TEKS YANG DIBERIKAN

____

Gagasan merumuskan kriteria atau definisi tentang apa yang disebut sebagai “rumah layak” sudah muncul sejak PBB mengadopsi konvenan tentang Hak Ekonomi, Sosial dan Budaya. Muara dari upaya ini pertama kali muncul pada Deklarasi Vancouver tentang Human Settlement yang dihasilkan oleh KTT Habitat I (1976). Selanjutnya, definisi ini dikembangkan pada saat Global Strategy for Shelter to the year 2000 ditetapkan PBB pada 12/1988 (GSS 2000), rumah layak didefinisikan lebih baik meliputi kelayakan privacy, kelayakan ruang, kelayakan sekuriti, kelayakan penerangan dan ventilasi, kelayakan prasarana dan sarana dasar dan kedekatannya pada berbagai sasarana dasar, semua dalam batas keterjangkauan mencapaiannya. ECOSOC PBB pada keputusan Sidang Umum PBB No. 4 Tahun 1991 lebih lanjut yakin bahwa aspek-aspek kelayakan rumah berikut ini perlu diperhatikan yaitu:

1.Jaminan kepemilikan dilindungi hukum.
2.Ketersediaan service, bahan, fasilitas dan prasarana.
3.Kemampuan beli masyarakat.
4.Layak huni atau habitable.
5.Dapat diakses oleh siapa saja.
6.Lokasi mendukung bagi kehidupan.
7.Kelayakan budaya, termasuk menjalankan keyakinan luas.

Millenium Development Goals (disingkat MDGs) dalam bahasa Indonesia diterjemahkan sebagai Tujuan Pembangunan Melenium (TMP). Tujuan Pembangunan Melemium merupakan paradigma pembangunan global yang disepakati secara internasional oleh 189 negara anggota PBB, termasuk Indonesia, dalam Konferensi Tingkat Tinggi (KTT) Milenium PBB bulan September 2000. Majelis Umum PBB kemudian melegalkan ke dalam Resolusi Majelis Umum PBB Nomor 55/2 tanggal 18 September 2000 tentang Deklarasi Milenium PBB (A/RES/55/2.United Nations Millennium Declaration).

____

[Data Sumber]
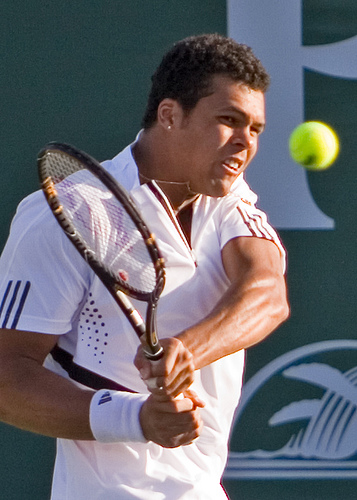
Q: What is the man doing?
A: Playing tennis.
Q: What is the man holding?
A: A racket.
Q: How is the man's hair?
A: Curly.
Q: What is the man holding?
A: Racket.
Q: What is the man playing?
A: Tennis.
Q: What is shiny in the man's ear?
A: Earring.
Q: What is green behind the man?
A: Wall.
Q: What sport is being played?
A: Tennis.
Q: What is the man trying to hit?
A: Tennis ball.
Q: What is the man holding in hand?
A: Racket.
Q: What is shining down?
A: Sun.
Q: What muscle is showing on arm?
A: Forearm.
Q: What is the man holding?
A: A racquet.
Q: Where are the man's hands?
A: On the handle.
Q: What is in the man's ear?
A: An earring.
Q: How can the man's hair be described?
A: Curly.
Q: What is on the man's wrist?
A: Wristband.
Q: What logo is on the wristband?
A: Adidas.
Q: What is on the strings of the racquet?
A: A dampener.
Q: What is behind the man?
A: A green wall.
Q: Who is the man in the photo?
A: Tennis player.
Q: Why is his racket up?
A: Hit the ball.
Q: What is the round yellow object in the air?
A: Tennis ball.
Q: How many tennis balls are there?
A: One.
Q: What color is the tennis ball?
A: Yellow.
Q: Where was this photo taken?
A: Tennis court.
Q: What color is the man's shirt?
A: White.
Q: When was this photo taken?
A: Daytime.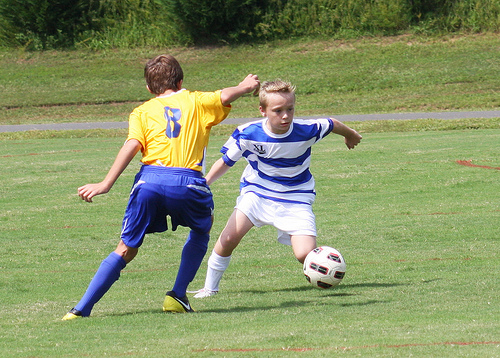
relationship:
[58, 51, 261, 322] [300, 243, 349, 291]
boy playing ball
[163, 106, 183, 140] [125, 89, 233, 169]
number on a yellow shirt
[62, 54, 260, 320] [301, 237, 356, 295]
boy tries to get a ball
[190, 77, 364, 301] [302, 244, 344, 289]
boy kicks a ball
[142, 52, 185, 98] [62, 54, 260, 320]
hair of  a boy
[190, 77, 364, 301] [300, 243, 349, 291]
boy playing ball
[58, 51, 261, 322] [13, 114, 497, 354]
boy in a field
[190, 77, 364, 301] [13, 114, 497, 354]
boy in a field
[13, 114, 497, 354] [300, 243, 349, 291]
field for playing ball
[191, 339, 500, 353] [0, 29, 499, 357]
red stripe on field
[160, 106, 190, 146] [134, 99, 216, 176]
number on jersey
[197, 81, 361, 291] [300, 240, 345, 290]
boy dribbling soccer ball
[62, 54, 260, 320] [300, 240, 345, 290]
boy dribbling soccer ball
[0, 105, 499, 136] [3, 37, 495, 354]
walkway bordering field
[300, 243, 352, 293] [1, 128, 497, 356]
ball on ground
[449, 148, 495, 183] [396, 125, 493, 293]
marking on grass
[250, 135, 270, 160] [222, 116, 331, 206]
size on shirt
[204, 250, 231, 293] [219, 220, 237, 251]
sock on knee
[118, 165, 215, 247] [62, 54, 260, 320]
shorts on boy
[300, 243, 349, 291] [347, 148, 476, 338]
ball on field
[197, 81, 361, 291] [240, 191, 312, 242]
boy in shorts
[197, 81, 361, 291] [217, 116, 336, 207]
boy in striped shirt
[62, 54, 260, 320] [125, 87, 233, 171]
boy in yellow shirt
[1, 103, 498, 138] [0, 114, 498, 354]
walkway past grass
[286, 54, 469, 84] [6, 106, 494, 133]
grass past path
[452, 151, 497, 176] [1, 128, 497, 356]
red stripe on ground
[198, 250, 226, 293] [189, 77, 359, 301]
sock on boy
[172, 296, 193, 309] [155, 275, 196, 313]
nike swoosh on right cleat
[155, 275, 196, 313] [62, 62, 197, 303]
right cleat on boy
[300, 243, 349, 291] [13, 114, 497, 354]
ball on field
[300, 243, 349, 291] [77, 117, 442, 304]
ball in air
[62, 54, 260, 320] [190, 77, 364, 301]
boy defending boy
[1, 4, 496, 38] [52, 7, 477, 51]
trees have bunch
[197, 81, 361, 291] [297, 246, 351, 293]
boy trying to get ball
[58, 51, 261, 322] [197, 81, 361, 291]
boy playing soccer against boy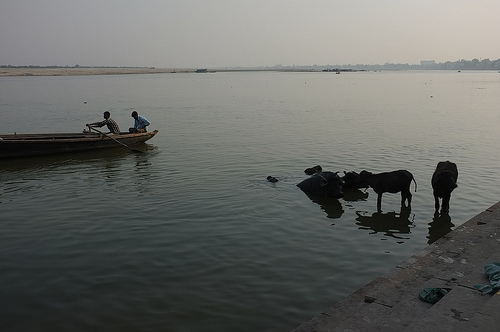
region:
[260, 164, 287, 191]
small stone in water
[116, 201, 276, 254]
small line in calm waters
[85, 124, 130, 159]
oars on small boat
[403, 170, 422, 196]
tail on the cow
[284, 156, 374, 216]
large cluster of rocks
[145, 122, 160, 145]
edge of small boat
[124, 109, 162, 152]
man sitting in boat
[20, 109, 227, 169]
small boat in water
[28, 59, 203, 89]
large land in the distance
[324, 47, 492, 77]
many houses on land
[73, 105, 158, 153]
two men in a boat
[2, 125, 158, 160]
the boat is long and narrow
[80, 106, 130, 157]
a man is rowing a boat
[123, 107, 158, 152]
a man is sitting in the back of the boat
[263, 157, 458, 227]
cows are dipping in the river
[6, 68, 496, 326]
the river is flat and gray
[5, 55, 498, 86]
trees and buildings are in the distance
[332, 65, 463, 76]
boats are on the horizon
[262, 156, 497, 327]
the cows are next to cement steps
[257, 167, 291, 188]
a cow swimming in the river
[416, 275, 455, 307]
a pair of sandals on the stairs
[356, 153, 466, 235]
two cows in the water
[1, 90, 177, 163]
two men rowing a boat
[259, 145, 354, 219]
trash floating in the water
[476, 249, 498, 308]
clothes on the stairs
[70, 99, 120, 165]
the man rowing the boat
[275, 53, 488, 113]
view of the city in the distance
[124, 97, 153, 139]
a man sitting on the boat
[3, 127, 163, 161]
the boat the two men are sitting on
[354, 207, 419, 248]
the reflection of one cow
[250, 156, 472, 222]
four cows in the water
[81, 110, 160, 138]
two people in a boat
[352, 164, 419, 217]
a baby cow looking at an adult cow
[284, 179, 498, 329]
cement retaining wall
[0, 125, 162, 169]
a long wooden boat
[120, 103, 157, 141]
a man wearing a blue shirt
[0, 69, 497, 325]
a lot of very calm water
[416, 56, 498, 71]
a cluster of buildings by the lake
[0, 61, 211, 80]
the opposite sandy shore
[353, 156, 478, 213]
two small black cows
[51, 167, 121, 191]
Green and blue water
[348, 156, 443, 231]
Cow in water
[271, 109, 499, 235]
Group of cows in water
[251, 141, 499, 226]
Group of cows drinking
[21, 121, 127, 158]
Brown row boat in water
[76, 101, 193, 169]
Two people on a row boat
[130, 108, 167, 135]
Man in a blue shirt on a boat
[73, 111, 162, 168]
Man rowing a boat in water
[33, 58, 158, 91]
Brown land next to water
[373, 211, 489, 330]
Gray stairs by water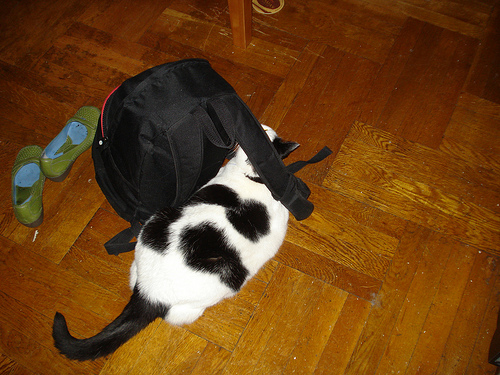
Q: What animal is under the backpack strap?
A: A cat.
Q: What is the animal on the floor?
A: Cat.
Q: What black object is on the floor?
A: Backpack.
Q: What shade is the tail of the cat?
A: Black.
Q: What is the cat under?
A: Backpack.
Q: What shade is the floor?
A: Wooden brown.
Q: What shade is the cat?
A: Black and white.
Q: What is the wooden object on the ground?
A: Leg chair.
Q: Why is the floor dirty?
A: White specks.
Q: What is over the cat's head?
A: Back pack strap.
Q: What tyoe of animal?
A: Cat.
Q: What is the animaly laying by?
A: A backpack.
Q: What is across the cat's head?
A: A strap.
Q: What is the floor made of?
A: Wood.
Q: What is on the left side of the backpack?
A: A pair of shoes.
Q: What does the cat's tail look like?
A: Solid black.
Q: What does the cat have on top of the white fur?
A: Black spots.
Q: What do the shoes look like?
A: Green flats.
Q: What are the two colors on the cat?
A: Black and white.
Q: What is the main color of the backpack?
A: Black.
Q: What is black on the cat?
A: Tail, ears and patches.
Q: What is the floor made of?
A: Wood.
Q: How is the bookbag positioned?
A: Upright and closed.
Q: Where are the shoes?
A: On floor.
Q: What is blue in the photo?
A: Shoe insoles.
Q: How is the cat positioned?
A: Laying down.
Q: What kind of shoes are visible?
A: Girls flats.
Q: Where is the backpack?
A: On the floor.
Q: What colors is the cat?
A: Black and white.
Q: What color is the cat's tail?
A: Black.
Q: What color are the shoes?
A: Green.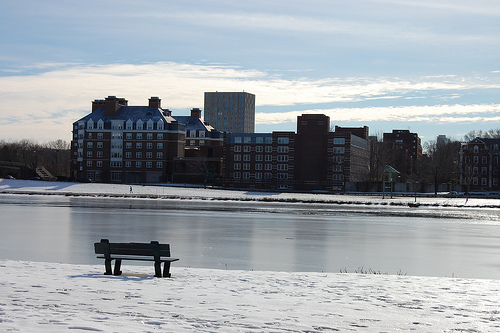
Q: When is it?
A: Day time.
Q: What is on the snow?
A: Bench.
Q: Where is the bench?
A: On the snow.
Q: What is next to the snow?
A: Water.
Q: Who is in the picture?
A: No one.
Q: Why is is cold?
A: Winter.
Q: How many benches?
A: 1.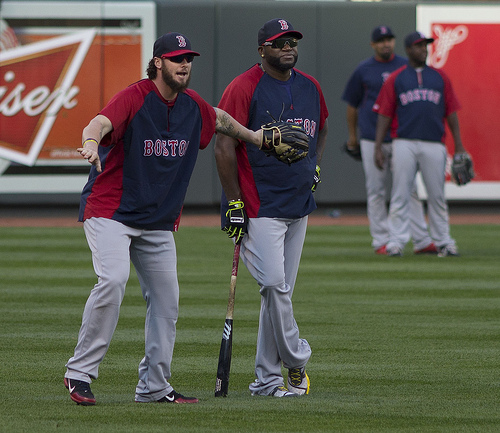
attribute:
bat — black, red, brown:
[212, 226, 243, 398]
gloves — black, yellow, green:
[219, 201, 252, 243]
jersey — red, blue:
[91, 77, 217, 232]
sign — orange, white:
[0, 1, 157, 191]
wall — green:
[0, 1, 499, 204]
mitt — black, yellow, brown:
[254, 125, 310, 166]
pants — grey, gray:
[66, 214, 187, 399]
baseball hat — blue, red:
[148, 32, 199, 65]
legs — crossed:
[235, 224, 314, 374]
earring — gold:
[260, 50, 264, 59]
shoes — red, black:
[62, 367, 199, 405]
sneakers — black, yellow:
[248, 367, 319, 407]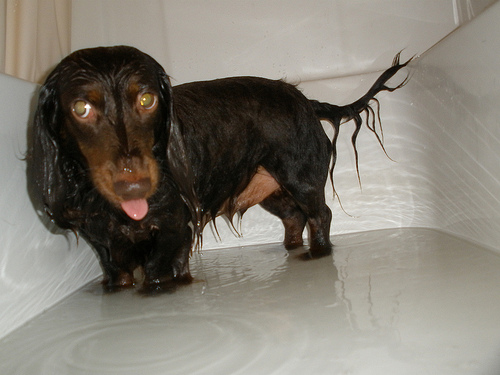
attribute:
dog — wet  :
[51, 60, 344, 229]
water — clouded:
[168, 251, 395, 363]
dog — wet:
[6, 3, 498, 373]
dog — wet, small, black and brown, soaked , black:
[23, 41, 413, 293]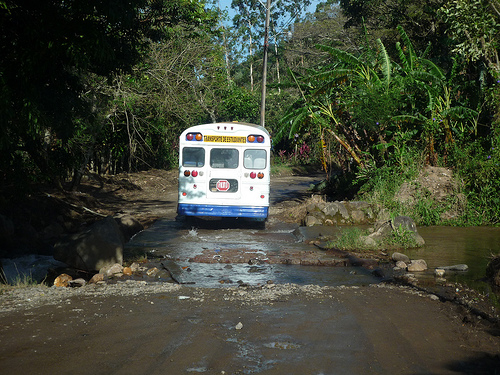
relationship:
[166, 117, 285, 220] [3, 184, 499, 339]
bus in water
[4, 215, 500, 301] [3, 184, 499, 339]
stones in water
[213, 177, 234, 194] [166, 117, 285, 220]
sign on bus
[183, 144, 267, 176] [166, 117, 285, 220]
windows on bus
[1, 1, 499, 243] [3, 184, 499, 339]
trees surrounding water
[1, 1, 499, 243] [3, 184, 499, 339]
trees near water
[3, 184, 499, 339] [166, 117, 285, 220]
water near bus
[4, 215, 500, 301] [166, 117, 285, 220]
stones near bus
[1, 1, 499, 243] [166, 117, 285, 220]
trees near bus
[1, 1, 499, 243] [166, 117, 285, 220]
trees around bus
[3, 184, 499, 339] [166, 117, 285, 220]
water under bus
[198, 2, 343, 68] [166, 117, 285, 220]
sky above bus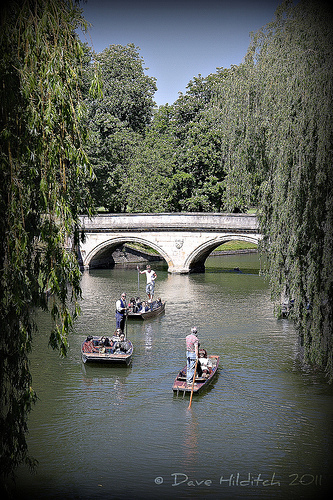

____

DESKRIPSI TUGAS
Kembalikan bagian dari teks tentang rumah layak yang dimulai pada "5.Dapat diakses oleh" dan berakhir pada "Nations Millennium Declaration).", tanpa mengubah satu kata pun.

PENYELESAIAN TUGAS
5.Dapat diakses oleh siapa saja.
6.Lokasi mendukung bagi kehidupan.
7.Kelayakan budaya, termasuk menjalankan keyakinan luas.

Millenium Development Goals (disingkat MDGs) dalam bahasa Indonesia diterjemahkan sebagai Tujuan Pembangunan Melenium (TMP). Tujuan Pembangunan Melemium merupakan paradigma pembangunan global yang disepakati secara internasional oleh 189 negara anggota PBB, termasuk Indonesia, dalam Konferensi Tingkat Tinggi (KTT) Milenium PBB bulan September 2000. Majelis Umum PBB kemudian melegalkan ke dalam Resolusi Majelis Umum PBB Nomor 55/2 tanggal 18 September 2000 tentang Deklarasi Milenium PBB (A/RES/55/2.United Nations Millennium Declaration).